Ni les nouveaux venus ni les acteurs existants ne sont des gens mal intégrés, exclus, marginaux ou déracinés. Les recherches montrent que les participants sont des gens actifs et intégrés dans leur communauté. Cela contredit l'hypothèse habituelle selon laquelle la mobilisation est un phénomène qui concerne ceux qui sont le plus victimes de désagrégation et d'exclusion sociales. En effet, on est peu disponible pour se mobiliser dans ces groupes de marginaux et de déracinés. Ceux qui deviennent acteurs d'un mouvement ont en général une identité collective plus solide et des liens étroits au sein d'un réseau d'affiliations sociales.

Parmi les gens qui constituent les réseaux de service du Mouvement, on trouve un très fort pourcentage de gens de la classe moyenne ou occupant des positions économiques et sociales supérieures. Ils possèdent une vision du monde plus large.
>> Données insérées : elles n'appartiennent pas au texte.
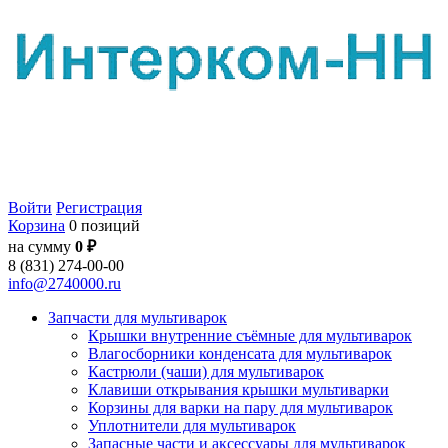
Войти
Регистрация
Корзина
0 позиций
на сумму
0 ₽
8 (831) 274-00-00
info@2740000.ru
Запчасти для мультиварок
Крышки внутренние съёмные для мультиварок
Влагосборники конденсата для мультиварок
Кастрюли (чаши) для мультиварок
Клавиши открывания крышки мультиварки
Корзины для варки на пару для мультиварок
Уплотнители для мультиварок
Запасные части и аксессуары для мультиварок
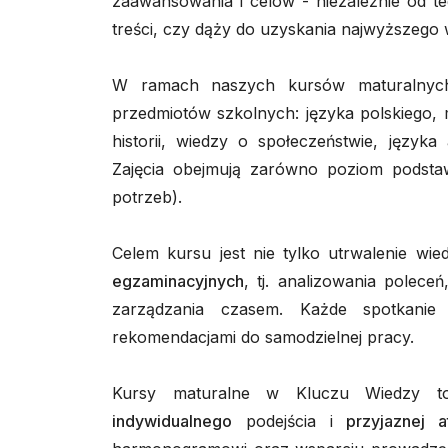
zaawansowania i celów - niezależnie od 
treści, czy dąży do uzyskania najwyższego
W ramach naszych kursów maturalnych 
przedmiotów szkolnych: języka polskiego, mat
historii, wiedzy o społeczeństwie, języka 
Zajęcia obejmują zarówno poziom podstaw
potrzeb).
Celem kursu jest nie tylko utrwalenie wie
egzaminacyjnych
, tj. analizowania polece
zarządzania czasem. Każde spotkanie
rekomendacjami do samodzielnej pracy.
Kursy maturalne w Kluczu Wiedzy t
indywidualnego
podejścia i
przyjaznej a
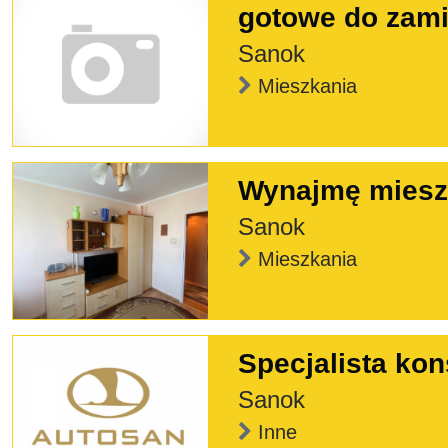
gotowe do zami
Sanok
Mieszkania
Wynajmę mieszk
Sanok
Mieszkania
Specjalista kon
Sanok
Inne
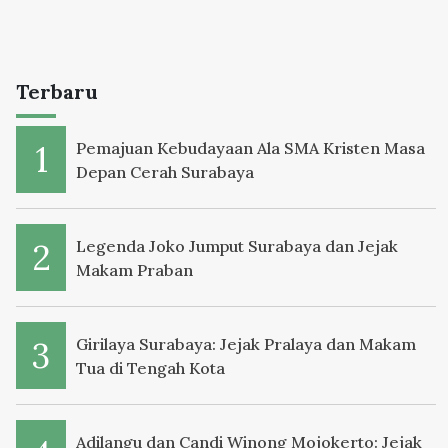
Terbaru
Pemajuan Kebudayaan Ala SMA Kristen Masa
Depan Cerah Surabaya
Legenda Joko Jumput Surabaya dan Jejak
Makam Praban
Girilaya Surabaya: Jejak Pralaya dan Makam
Tua di Tengah Kota
Adilangu dan Candi Winong Mojokerto: Jejak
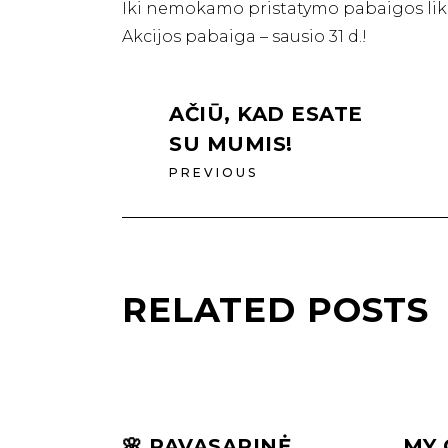
Iki nemokamo pristatymo pabaigos liko
Akcijos pabaiga – sausio 31 d.!
AČIŪ, KAD ESATE
SU MUMIS!
PREVIOUS
RELATED POSTS
🌸 PAVASARINĖ
MY 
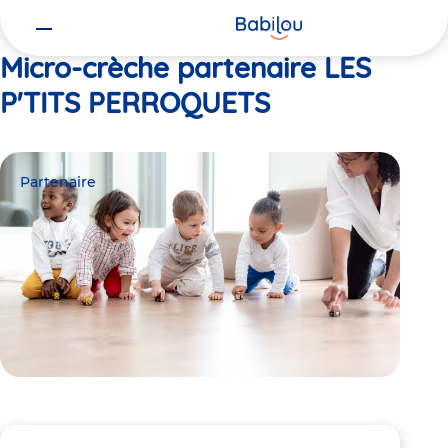
Vous
Accueil
LES P'TITS PERROQUETS
êtes
ici
Micro-crèche partenaire LES
P'TITS PERROQUETS
Partenaire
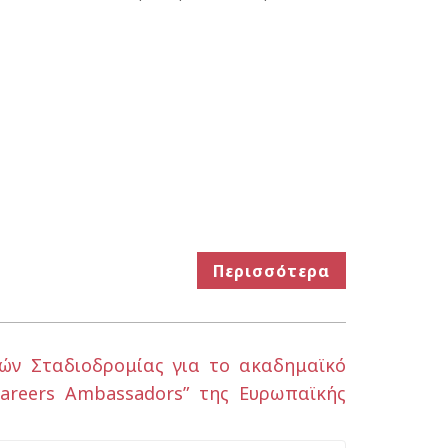
Περισσότερα
τών Σταδιοδρομίας για το ακαδημαϊκό
areers Ambassadors” της Ευρωπαϊκής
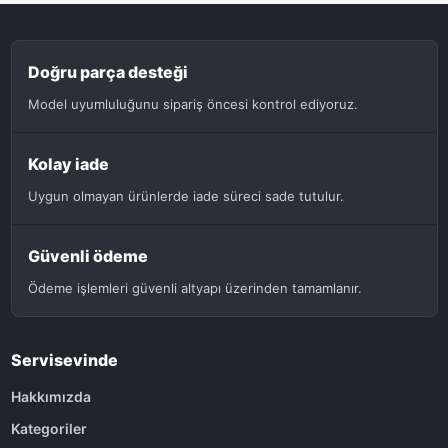
Doğru parça desteği
Model uyumluluğunu sipariş öncesi kontrol ediyoruz.
Kolay iade
Uygun olmayan ürünlerde iade süreci sade tutulur.
Güvenli ödeme
Ödeme işlemleri güvenli altyapı üzerinden tamamlanır.
Servisevinde
Hakkımızda
Kategoriler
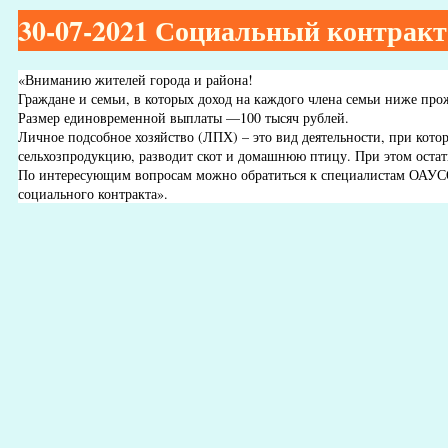
30-07-2021 Социальный контракт
«Вниманию жителей города и района!
Граждане и семьи, в которых доход на каждого члена семьи ниже пр
Размер единовременной выплаты —100 тысяч рублей.
Личное подсобное хозяйство (ЛПХ) – это вид деятельности, при кото
сельхозпродукцию, разводит скот и домашнюю птицу. При этом остат
По интересующим вопросам можно обратиться к специалистам ОАУСО «
социального контракта».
Ils acquièrent une sensibilité à des problèmes et à des causes spécifiques comme générales. Ils se procurent les informations, ainsi que les talents et les compétences nécessaires afin de lancer des projets de service qui répondent à de réels besoins sociaux.

Les participants s'engagent très ouvertement dans des projets éducatifs, culturels, de dialogue interreligieux, de paix sociétale et de coopération entre civilisations. Ils sont ainsi reconnus comme porteurs de valeurs éthiques universelles, et non d'idées ou d'orientations étroites, marginales ou exclusives.